YOLOv12 Steel Surface Defect Detection
Train an Ultralytics YOLOv12 steel-surface defect detector on NEU-DET: 6 defect classes, ~5000 images, full train → val → predict pipeline for automated steel quality inspection. A reproducible recipe + an illustrative inference demo.
A mill inspector staring at moving steel coils for scratches, inclusions, and pits gets tired and misses things. This project automates that with Ultralytics YOLOv12, training an object detector on the public NEU-DET dataset: a steel-surface image goes in, the model draws boxes over defects with a class label and confidence.
The task
NEU-DET (Northeastern University surface-defect database for hot-rolled steel strip) is a classic industrial-vision benchmark with 6 defect classes:
| Class | Meaning |
|---|---|
crazing | fine crack network — the hardest class to detect |
inclusion | foreign-material inclusions |
pitted_surface | pitting / point corrosion |
scratches | scratches |
patches | surface patches |
rolled-in_scale | rolled-in oxide scale |
About ~5000 grayscale steel-surface images, each with YOLO-format labels (class + normalized xywh). This is object detection, not just "defect / no defect" classification — the model has to locate where the defect is and decide which class.

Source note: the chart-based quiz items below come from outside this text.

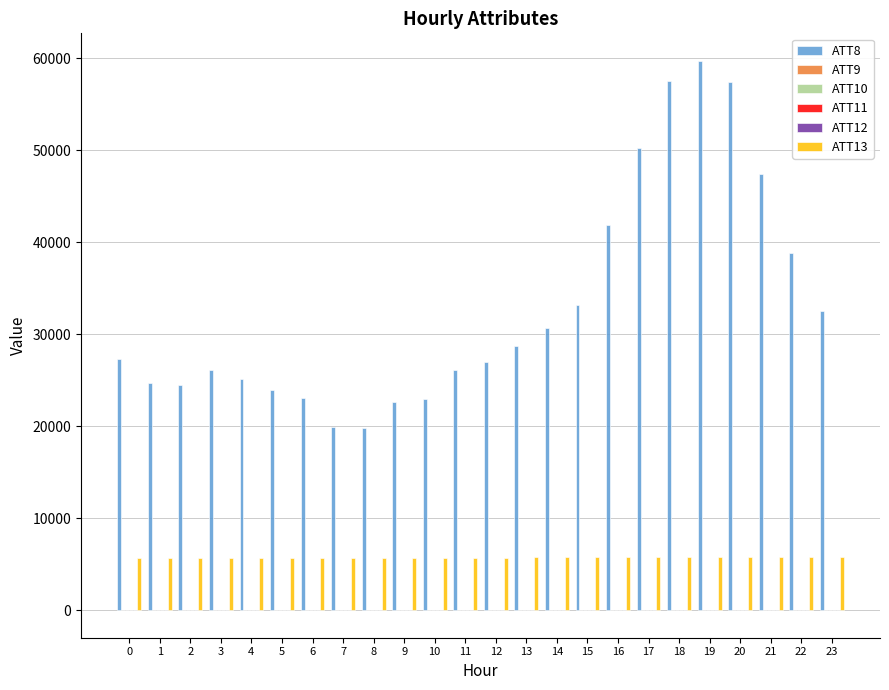

Which series has the widest spread of values?

ATT8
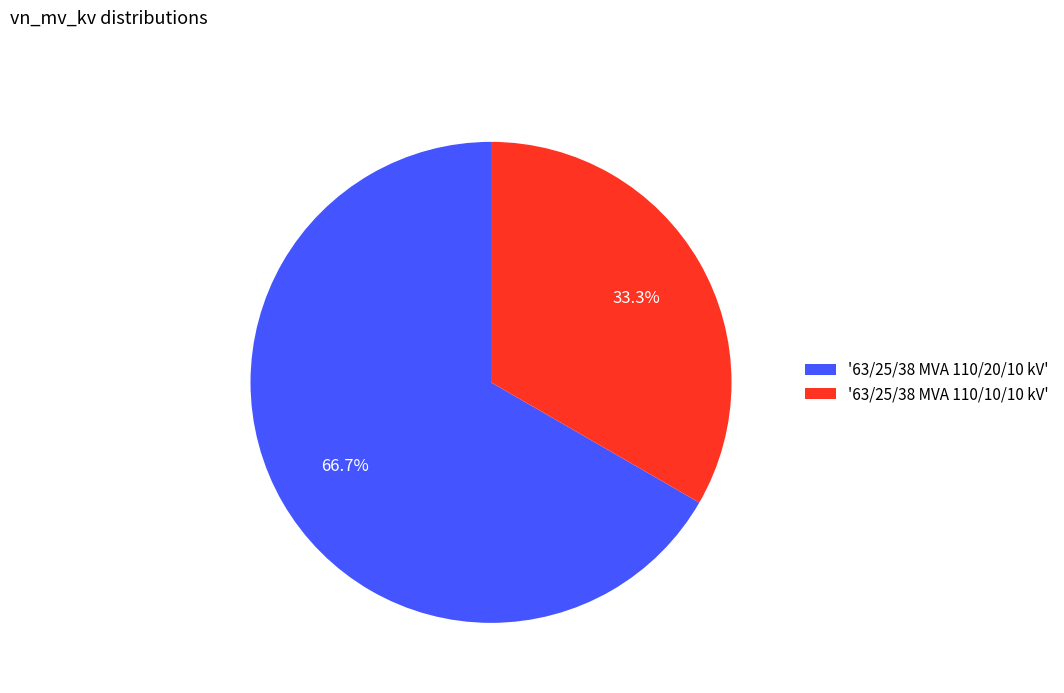

How many segments does this pie chart have?

2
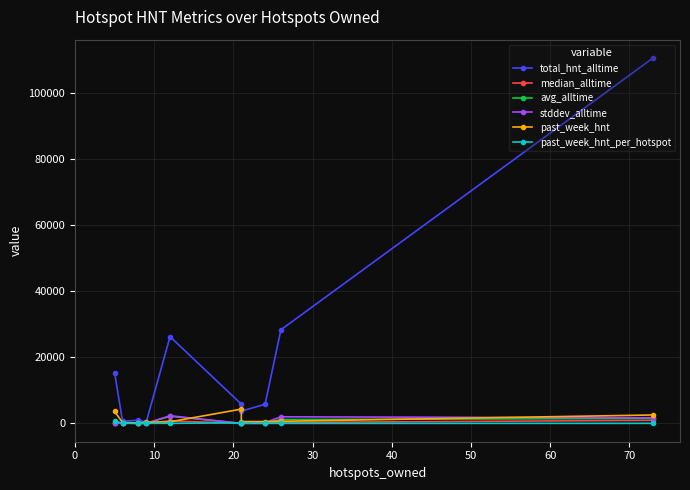

True or false: past_week_hnt_per_hotspot has a value of 20.1 at 70.

True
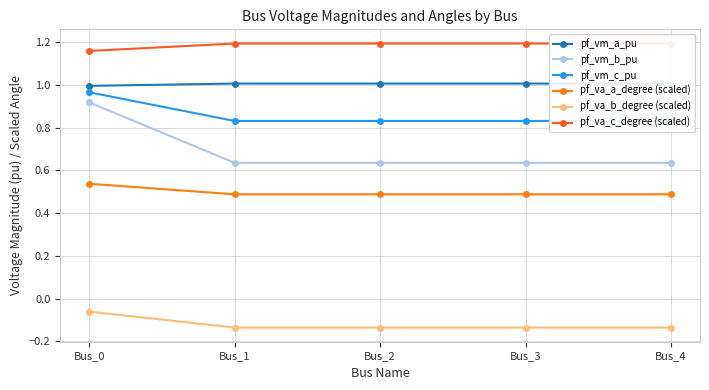

At which category is the sum across all series the highest?

Bus_0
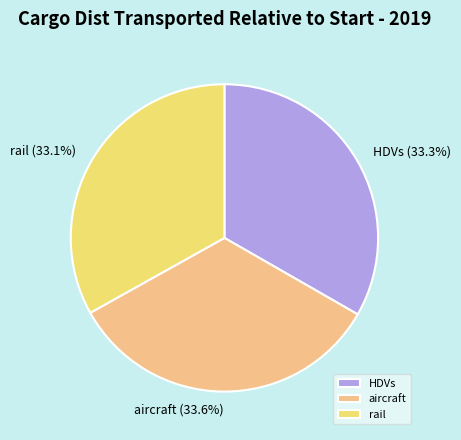

True or false: HDVs accounts for 33% of the total.

True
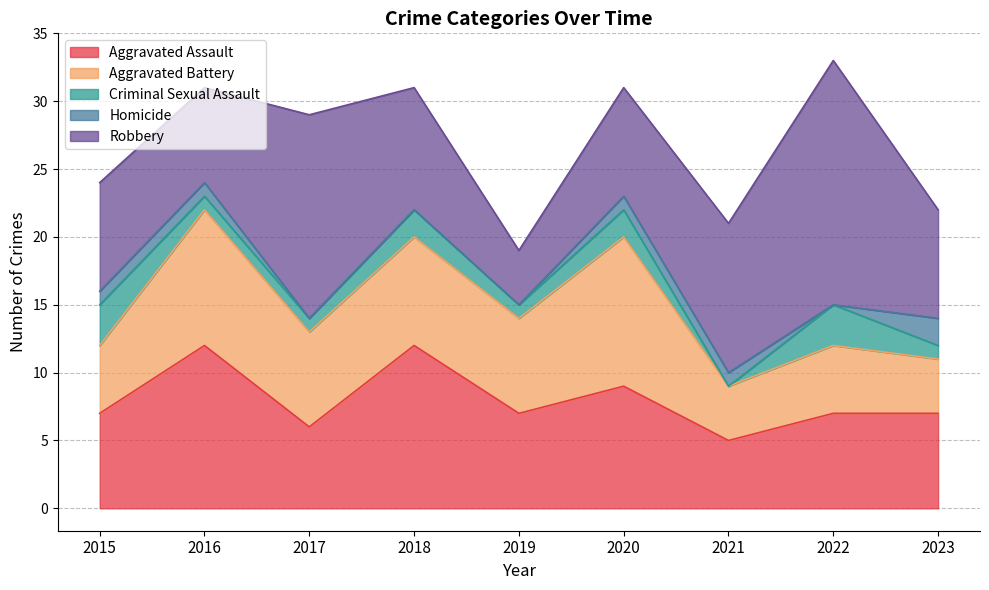

List the series in order of their peak value, lowest first.

Homicide, Criminal Sexual Assault, Aggravated Battery, Aggravated Assault, Robbery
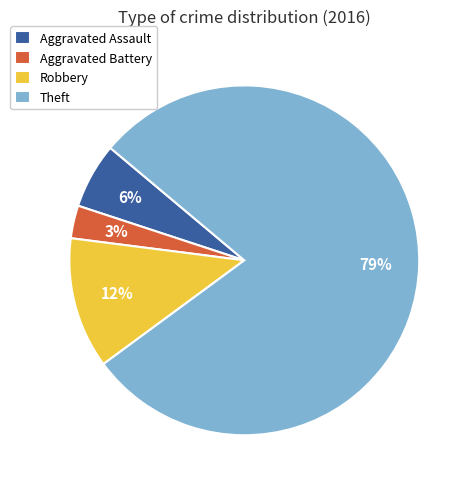

Is the sum of Aggravated Assault and Theft greater than half?

Yes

Data config (dataset.yaml)
Ultralytics describes a dataset with a single dataset.yaml declaring the train/val paths and the
class-name order:
path: ./NEU-DET
train: images/train
val: images/val
names:
0: crazing
1: inclusion
2: pitted_surface
3: patches
4: scratches
5: rolled-in_scale
The order in names is the class index used in the label files — get it wrong and the whole run
is silently mislabeled, so this is the first thing to verify.
Training recipe (3-yolo-steel.py)
The pipeline is three stages — train → val → predict — all on Ultralytics' high-level API:
from ultralytics import YOLO
# 1. Load YOLOv12 pretrained weights for transfer learning
model = YOLO("yolov12n.pt")
# 2. Train on NEU-DET
model.train(
data="dataset.yaml",
epochs=100,
imgsz=640,
mosaic=1.0, # stitch 4 images — boosts small-object + context variety
mixup=0.1, # linear image blending
copy_paste=0.1, # cut instances out and paste them onto other images
)
# 3. Evaluate on the val split → mAP / per-class AP
metrics = model.val()
# 4. Inference on held-out steel images
results = model.predict("samples/steel_held_out.jpg", conf=0.25)
results[0].show() # overlay boxes
Key settings:
imgsz=640— bigger images make small defects clearer; 640 is the usual speed/accuracy balancemosaic + mixup + copy-paste— defect samples are naturally imbalanced (many scratches, few crazing), so augmentation pads the minority classes and improves generalizationepochs≈100— starting from pretrained weights, a single domain like steel converges fastconf=0.25— inference threshold: raise it and you miss defects (recall ↓), lower it and you over-flag (precision ↓); QC scenarios usually favor recall
Training ran on an AutoDL GPU, producing best.pt (the highest-val-mAP checkpoint), which
inference then loads.
Why YOLO instead of a two-stage detector
| Dimension | Why YOLO |
|---|---|
| Speed | single-stage, end-to-end — coils move fast on the line, so detection must be real-time |
| Sufficient | for regular surface defects like NEU-DET, YOLO accuracy is enough; no Faster R-CNN two-stage overhead needed |
| Ecosystem | Ultralytics wraps train/val/predict/export, so it's one line from training to ONNX/TensorRT deployment |
What this signals
- You can run end-to-end industrial CV: data config → training → evaluation → inference, not just calling a classification API
- It's a real deployment scenario — automated steel-surface QC with 6 named defect classes and a clear production motivation
- It complements the VLM / RAG projects in the portfolio: this is the first object-detection / industrial-CV project, filling in the classical-CV lane
What the demo maps to
The training data (NEU-DET, ~5000 images) and the training code (3-yolo-steel.py / dataset.yaml) are real, from the course; but the trained best.pt weights are NOT shipped with the site, and no model runs in the browser. So this is framed as a reproducible training recipe + an illustrative inference demo: the defect boxes, confidence scores, and per-class AP in the interactive demo are representative of a typical NEU-DET YOLO run (labeled illustrative), not a measured benchmark from shipped weights.